Préconiser l’arrêt systématique des traitements en fin de vie n’est en outre pas légitime. Certains traitements, si leur usage n’est pas délétère à l’état du patient, s’ils ne sont pas démesurés, peuvent s’avérer utiles. Leur arrêt peut être sous-tendu par une intentionnalité d’abréger la vie.
Nous demandons :
* de clarifier le but de certains arrêts d’alimentation et d’hydratation, en refusant qu’ils puissent avoir comme objectif de provoquer la mort au prétexte qu’ils constitueraient un maintien artificiel de la vie.
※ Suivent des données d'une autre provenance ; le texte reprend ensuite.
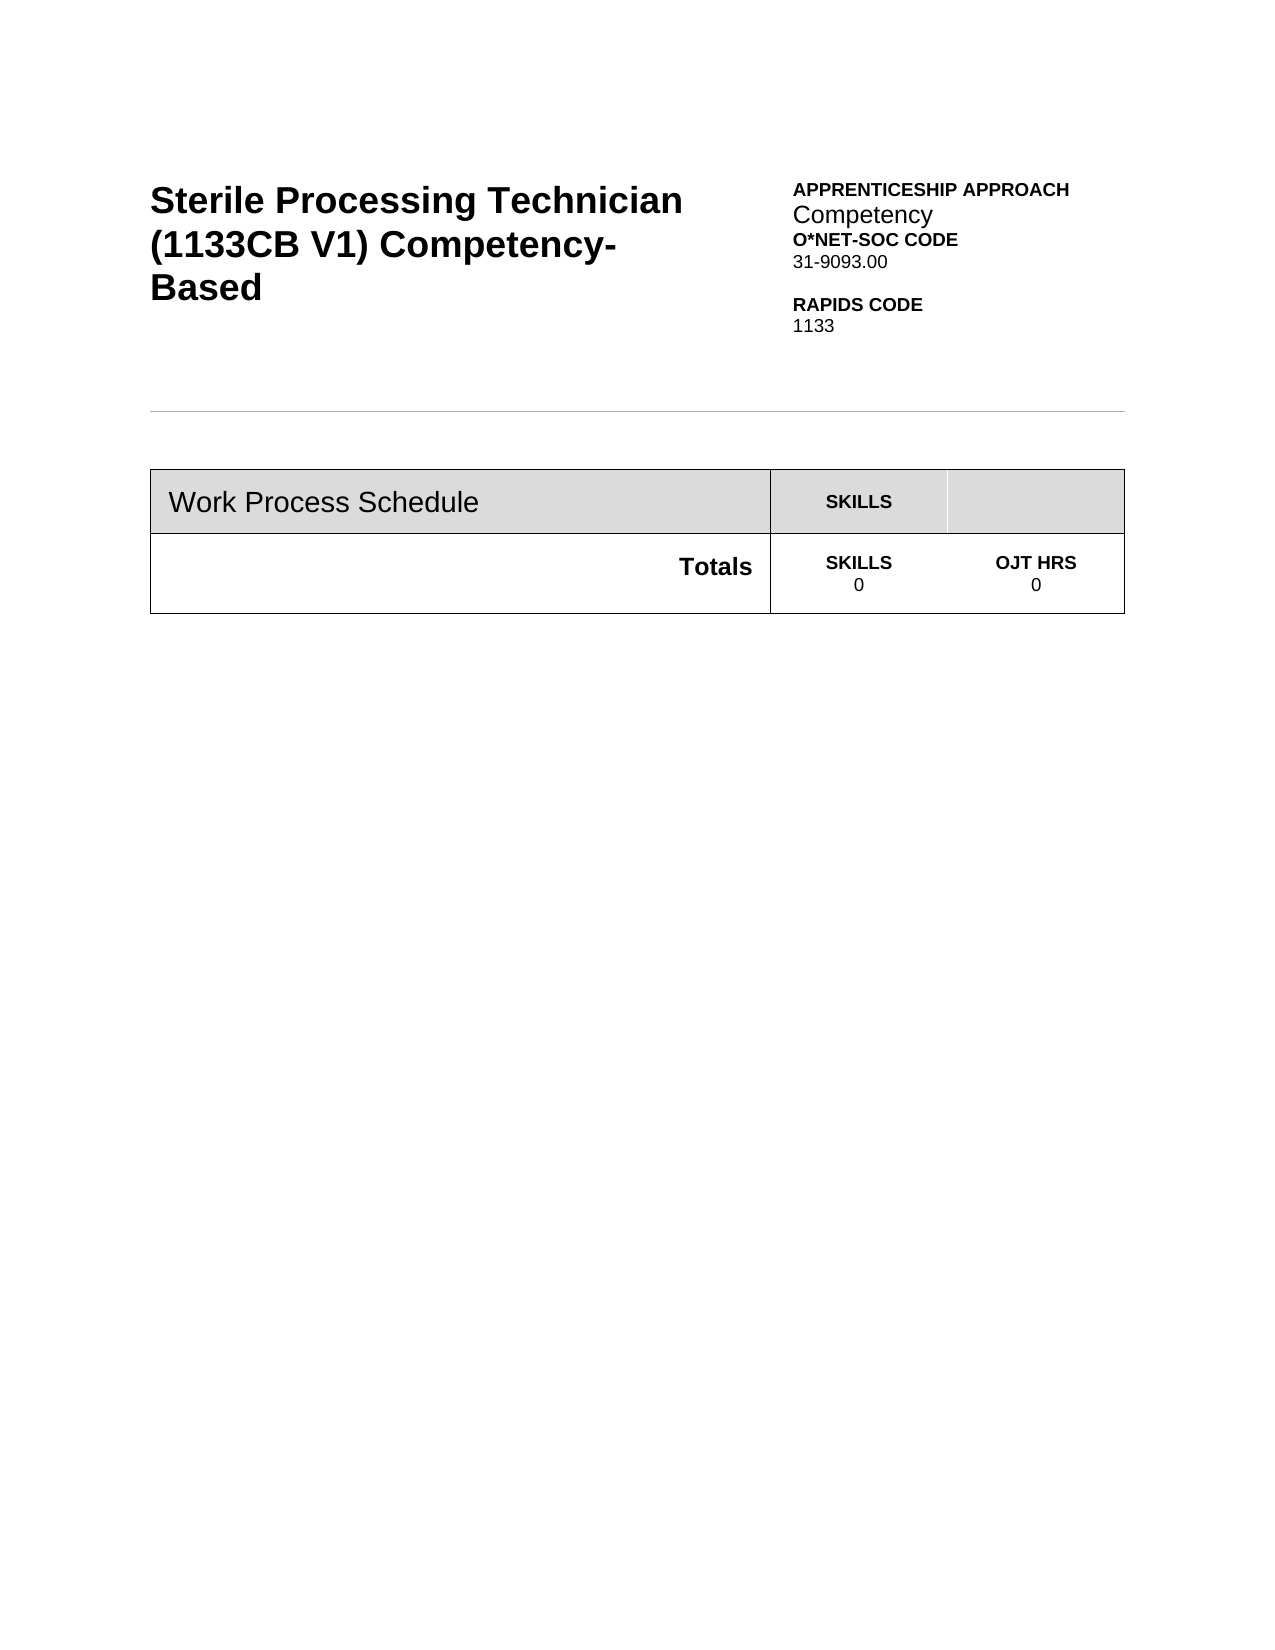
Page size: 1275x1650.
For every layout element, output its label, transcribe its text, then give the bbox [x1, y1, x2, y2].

table_header [948, 470, 1124, 533]
text Sterile Processing Technician (1133CB V1) Competency-Based [150, 179, 719, 308]
table_cell Totals [151, 534, 770, 613]
text O*NET-SOC CODE [793, 229, 1125, 251]
table_cell SKILLS 0 [771, 534, 947, 613]
table_header SKILLS [771, 470, 947, 533]
text APPRENTICESHIP APPROACH [793, 179, 1125, 200]
text 31-9093.00 [793, 251, 1125, 272]
text 1133 [793, 315, 1125, 337]
text RAPIDS CODE [793, 294, 1125, 315]
table_cell OJT HRS 0 [948, 534, 1124, 613]
text Competency [793, 200, 1125, 229]
table_header Work Process Schedule [151, 470, 770, 533]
* d’écrire que l’arrêt de la nutrition et de l’hydratation ne doit être préconisé que si leur apport se trouve délétère pour le patient, mal supporté. En outre, l’arrêt de l’un ne doit pas systématiquement engendrer l’arrêt de l’autre (une hydratation peut être bien supportée, même si l’alimentation ne l’est plus).
* de distinguer dans la loi les cas où le patient est en fin de vie et les cas où il n’est pas en fin de vie.
3. Les directives anticipées
L’article 8 les rend applicables non plus trois ans comme auparavant, mais à vie. Il est bien évidemment essentiel de développer la prise en compte de la demande du patient. Mais une validité permanente entraîne le risque de voir appliquées des directives n’ayant plus aucun lien avec les situations vécues par les patients ; elle nie l’évolution psychique des personnes, la capacité de résilience dont témoignent les soignants et les familles des personnes en fin de vie. Pour l’éviter, il faudrait que chacun pense à réactualiser ses directives.
De plus, les directives contraignantes transforment le médecin en simple prestataire de service, alors qu’elles pourraient contenir des demandes illégitimes ou illégales.
Nous demandons :
* de préciser dans la loi que ces directives ne peuvent pas contenir des dispositions contraires au Code de déontologie médicale.